The application of wax in pigment processing, the addition of polyolefin wax to the pigment system improves the compatibility between the system and the pigment, strengthens the wetting and penetration of aggregates, and facilitates dispersion; On the other hand, reducing the viscosity of the system can increase the output, but it also greatly reduces the shear force transmitted to the pigment aggregates, which is not conducive to dispersion.
Application of wax in color processing:
The processing and production of pigment pellets firstly need to disperse the pigment aggregates into primary particles or crystals under the action of shear force to achieve a relatively uniform primary state. After use, re-agglomeration will also occur. The wax can effectively wet and penetrate into the pores of the aggregated particles to cover the surface of the pigment. Under the action of shear force, the pigment aggregates can be better dispersed to effectively prevent re-agglomeration.

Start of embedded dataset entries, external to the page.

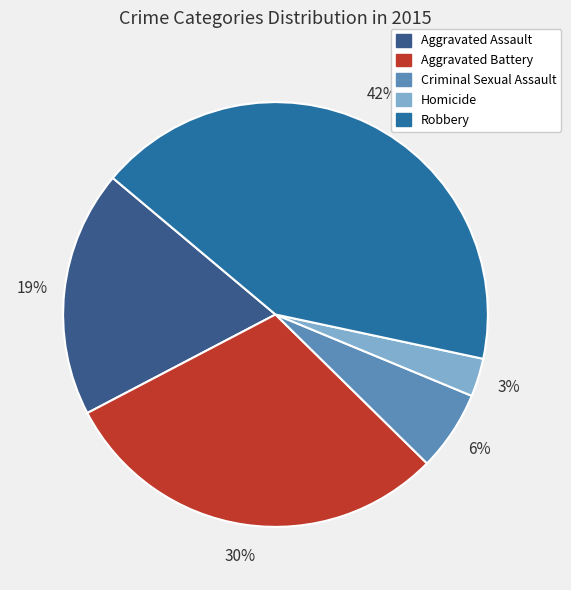

Between Criminal Sexual Assault and Aggravated Battery, which is larger?

Aggravated Battery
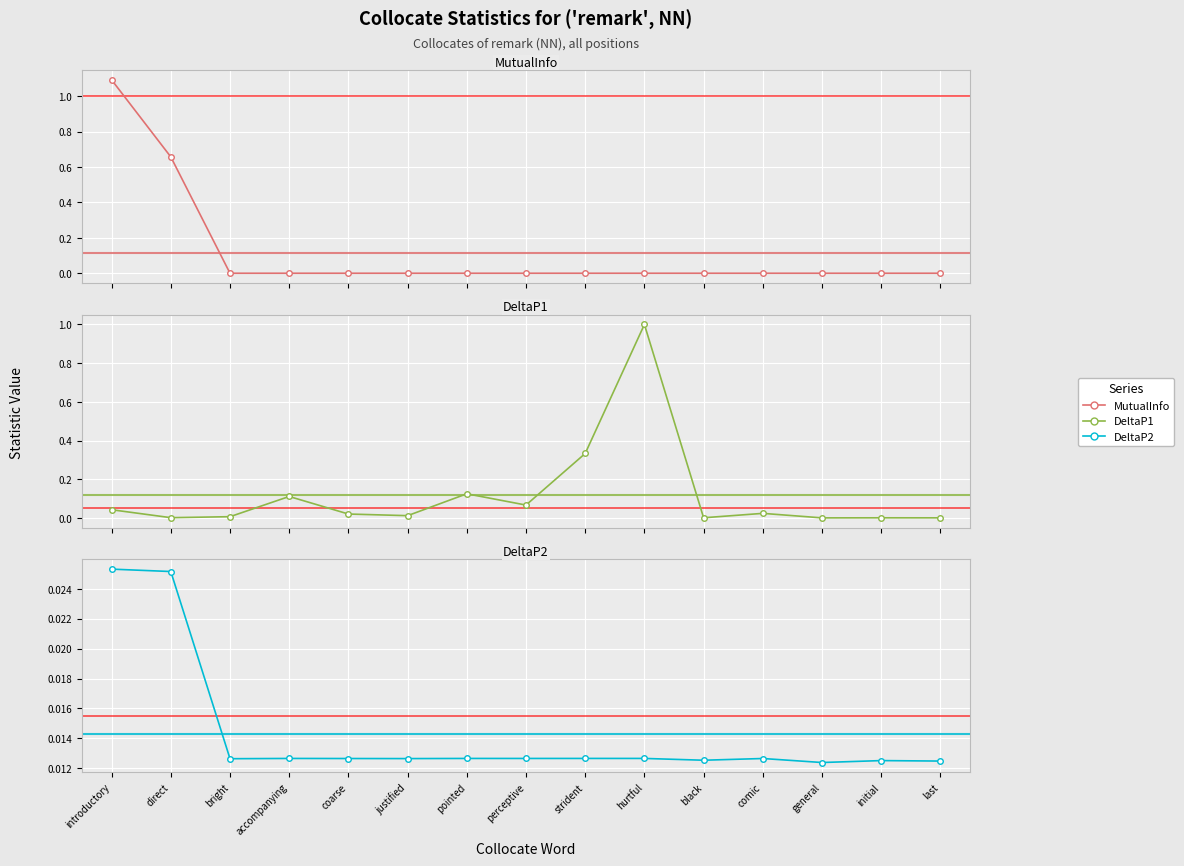

What is the greatest value displayed?

1.1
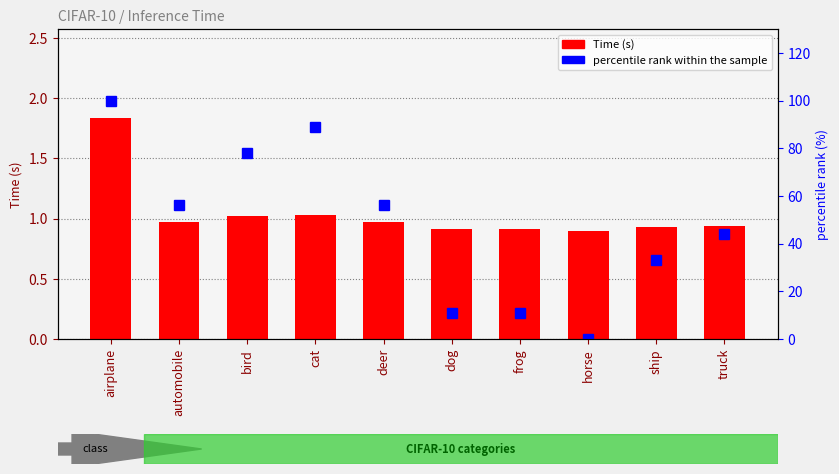

How many values in percentile rank within the sample are above zero?

9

According to the principle of pigment processing, although the wetting and penetrating coating effect of wax is better, the low viscosity of Fischer-Tropsch wax reduces the shear force of aggregates, making the pigment dispersion effect poor. On the contrary, due to the higher molecular weight and the existence of branched chain structure, polyvinyl wax has higher viscosity and is more suitable for color grain processing.
Polyethylene waxes(PE Wax) are low molecular weight polyethylene homopolymers or copolymers widely used in coatings. The so-called wax means that the polymer is floating in the form of microcrystals and plays a role similar to stone wax but more diverse and practical than stone wax in the coating surface. Polyolefin wax is used as a dispersant in colorant processing and is widely used in polyolefin colorants. It has good compatibility with polyvinyl chloride, polyvinyl chloride, polypropylene and other resins, and has excellent external lubrication and internal lubrication.